■ 网页节选 ■
┌──

張先生是個趣人。他最有名的一句口頭禪就是“好玩”。他課堂容量大的一個很重要的原因,據他自己說就是:“這個東西講起來太長,不講呢,又太可惜了,因為我覺得這個東西比較好玩……”有時候說起一段好玩的故事或者念一段好玩的文章,我們下面還沒反應過來呢,他自己先大笑起來,因為他覺得“好玩”。但這種心態並不妨害他的學術研究,反倒增添了不少樂趣。他總穿著一襲布衫來給我們上課,有人戲稱之為“長衫”,張先生很快做出澄清,說我穿的不是“長衫”,為什麼呢,魯迅先生的《孔乙己》裡面說了,“只有穿長衫的,才踱進點面隔壁的房子裡,要酒要菜,慢慢地坐喝”,而他自己是“沒有這樣闊綽”的“短衣幫”,最後特別宣告,階級一定要劃分明確。這一番解釋把大家都逗樂了。但這身衣服確實給張先生新增了不少古雅的氣息,包括那幾次唱詞表演,實在讓我們覺得張先生就是一地地道道的“宋人”。有時候我會去試著想象張先生“細雨騎驢入劍門”或是“晴窗細乳戲分茶”的情景,一定也是特別“好玩”的。

但張先生也並非一個把自己封閉在書齋裡的學者,甚至覺得他與現代生活方式是有些格格不入的,有時候也會“憤”,但也“憤”得十分可愛。他會在課堂上批評現在的辯論賽是搞“人格分裂”,批評有些老師在研究生面試的時候跑出去接電話,批評有些茶樓酒店附庸風雅亂用繁體字把“餘秋雨”寫成“餘秋雨”……如此等等。有人說他身上有不少文人的“臭毛病”,比如聽說他這個學期給03級本科生開課,其中一次課用的是一個多媒體教室,他拿著話筒在臺上講了一個多鐘頭,一邊講一邊埋怨這個話筒有多麼多麼不好,多麼多麼不方便,結果快到下課了才發現那個話筒根本沒開啟。每週的另一次課本來安排在一個很大的報告廳上,但才上了一次他就不幹了,說這麼大的屋子根本就不是上課的地方,硬是給換了個小教室。這次課本來是隻有單週上,換了之後就變成雙週了,這樣一來他又多爭取了一次課的時間,我聽到這個訊息後笑著跟03級的同學說,你們又讓張先生“陰謀得逞”了。

└──

■ 练习要求 ■
[1] 根据写张先生的这段网页节选,回答下列问题:
(a) 张先生最有名的一句口头禅是什么?
(b) 有人把张先生上课穿的布衫戏称为什么?
(c) 张先生在多媒体教室讲了一个多钟头,快下课时发现了什么?
[2] 请逐字照录记录中从含有"How many data points does each series have?"的那一行起直到记录末尾的各行,首尾两行均包括在内,图片不要写入。

■ 所给信息 ■
┌──

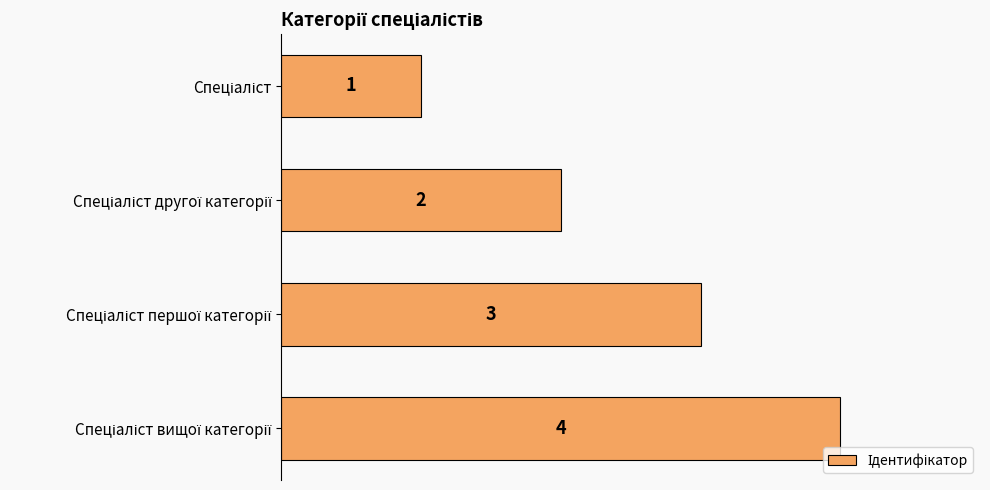

What is the maximum value shown in the chart?

4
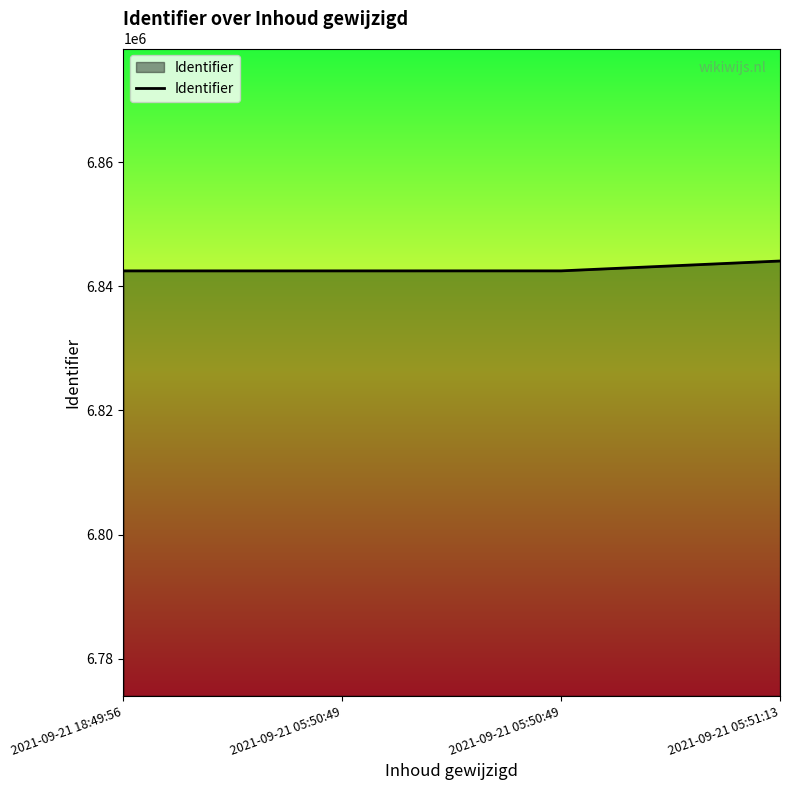

How many categories are shown in the chart?

4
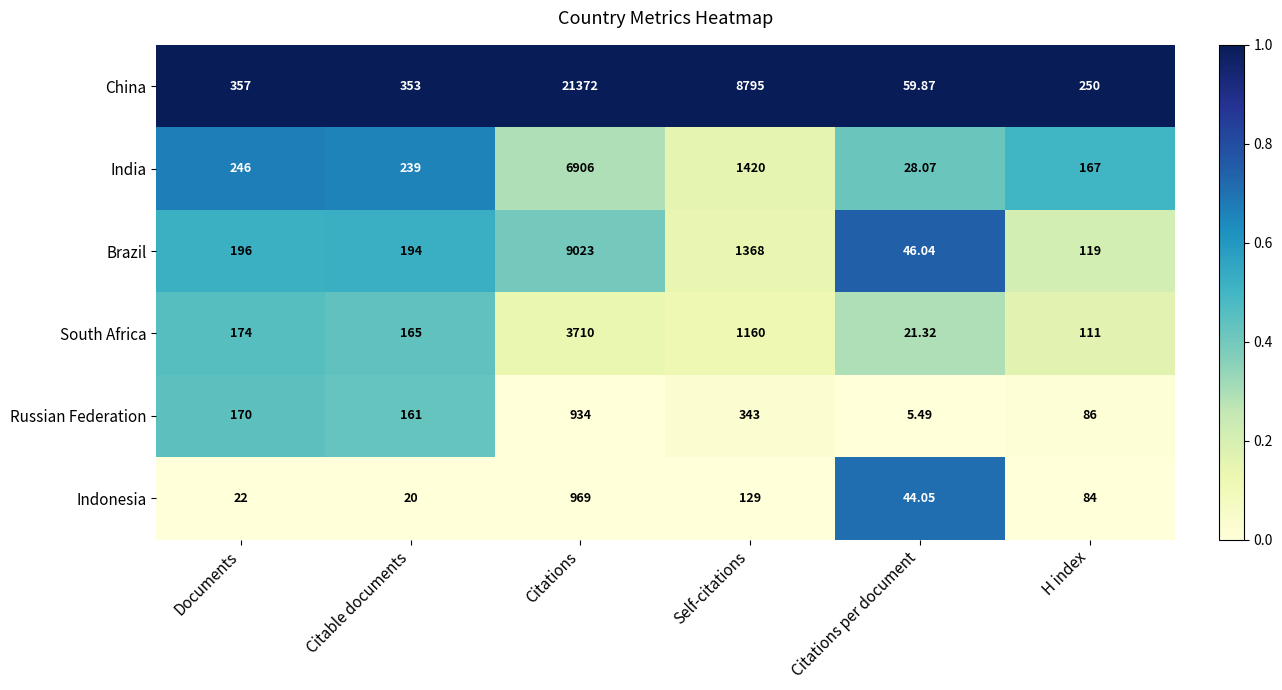

How many data points does each series have?

6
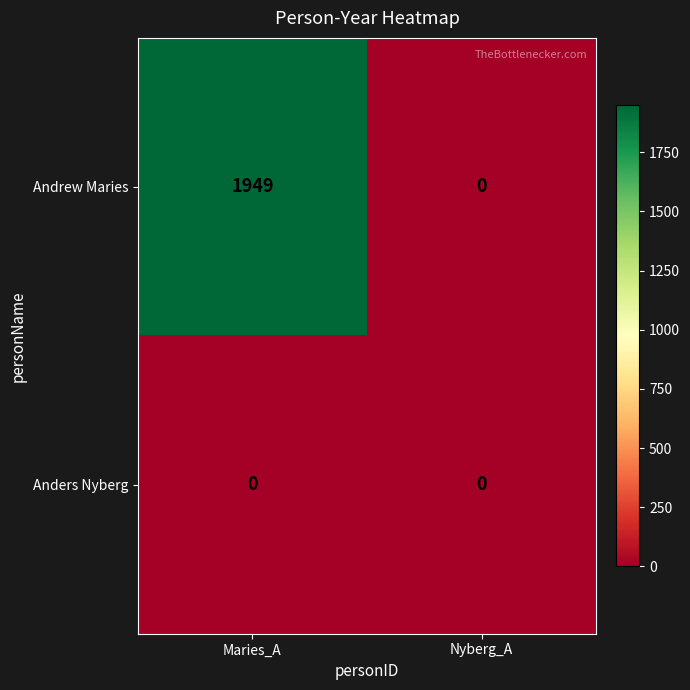

Reading left to right, transcribe all the data shown in this chart.

Andrew Maries: Maries_A=1949	Nyberg_A=0
Anders Nyberg: Maries_A=0	Nyberg_A=0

└──

■ 任务解答 ■
[1]
(a) "好玩"。
(b) "长衫"。
(c) 他发现那个话筒根本没开启。

[2]
How many data points does each series have?

6

Reading left to right, transcribe all the data shown in this chart.

Andrew Maries: Maries_A=1949	Nyberg_A=0
Anders Nyberg: Maries_A=0	Nyberg_A=0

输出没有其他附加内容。